A semi-structured interview is a meeting in which the interviewer does not strictly follow a formalized list of questions. They will ask more open-ended questions, allowing for a discussion with the interviewee rather than a straightforward question and answer format.

The interviewer may prepare a list of questions but does not necessarily ask them all, or touch on them in any particular order, using them instead to guide the conversation. In some cases, the interviewer will prepare only a list of general topics to be addressed, called an interview guide.  

Semi-Structured Interview Technique

The employer usually analyzes the requirements for the job and builds a profile of the ideal candidate. They will then develop questions and conversation starters to draw information from the interviewee about their qualifications. Depending on how the candidate answers, the interviewer may ask follow up questions to gain a more in-depth understanding.

For example, an employer hiring a senior public relations representative might identify the following characteristics as vital to success in that role within their organization:

  • Proven track record of media placements
  • An extensive set of media contacts at key outlets
  • Success in landing new clients
  • High-level skills with writing press releases
  • Proficiency in developing content for online media
  • Evidence of orchestrating successful events
  • Strategic planning skills and strong supervisory skills

As a candidate, you would need to be prepared to expand on these themes, with anecdotes from your experiences that highlight these qualifications.

Open-Ended Interview Questions

A common practice in semi-structured interviews is to lead with open-ended questions and then spontaneously devise follow-up questions to draw out more specific evidence about the candidate's assets.  

An interviewer might lead with a general question like "What were the keys to your success as a PR representative for Jones and Company?" and then ask more specific questions based on the response of the candidate to assess strengths in key hiring criteria.

So, if you responded to the question above and mentioned landing new clients as a key to your success, the interviewer might ask "Can you describe the approach you used to land the major client you just mentioned?" to give you the opportunity to share some of the skills you use to engage clients.

By tailoring her questions to the specific interviewee, the interviewer facilitates a more fluid conversation.

Interviewee and Interviewer Communications

The semi-structured interview format encourages two-way communication; both the interviewer and the candidate can ask questions, which allows for a comprehensive discussion of pertinent topics. Because of the conversational tone, the candidate may feel more comfortable expanding on techniques and experiences that will highlight the traits that make them a good fit for the position.

Semi-structured interviewing is most effective when practiced by a well trained and experienced interviewer. Interviewers with less experience may have difficulty extracting all the necessary information to assess whether a candidate meets the full qualifications for the job without a set list of questions.

Novices using a semi-structured interview style should prepare a well-planned interview guide to ensure that all the job requirements are addressed.

Preparing for a Semi-Structured Interview

While you may not know for certain what the structure of your interview will be, if you are thoroughly prepared, you should be well equipped to handle any questions the interviewer may have for you.
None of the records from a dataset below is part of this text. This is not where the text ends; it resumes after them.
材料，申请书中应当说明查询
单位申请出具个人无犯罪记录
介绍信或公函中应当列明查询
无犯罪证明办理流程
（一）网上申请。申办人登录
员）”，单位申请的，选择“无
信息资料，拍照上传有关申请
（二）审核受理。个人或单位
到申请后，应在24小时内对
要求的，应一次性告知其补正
Your interview is your chance to sell yourself for the job, so make sure you make a good impression.

  • Review the required and recommended skills in the job posting, and think of examples of when you used have used these skills successfully.
  • Research the company; knowing what they do, how they do it, and any innovation that sets them apart from their competitors is excellent material to bring into the conversation during the interview.
  • Review common interview questions that you might be asked, and think about any follow-up questions your answers might trigger.
  • Have questions for the interviewer that relate to the company and the position, and which open the door to discussing how you would be an asset there.
  • Practice with a friend or mentor- they can ask questions you might not expect, giving you the chance to think on your feet and get comfortable engaging the interviewer
  • Dress appropriately for the position.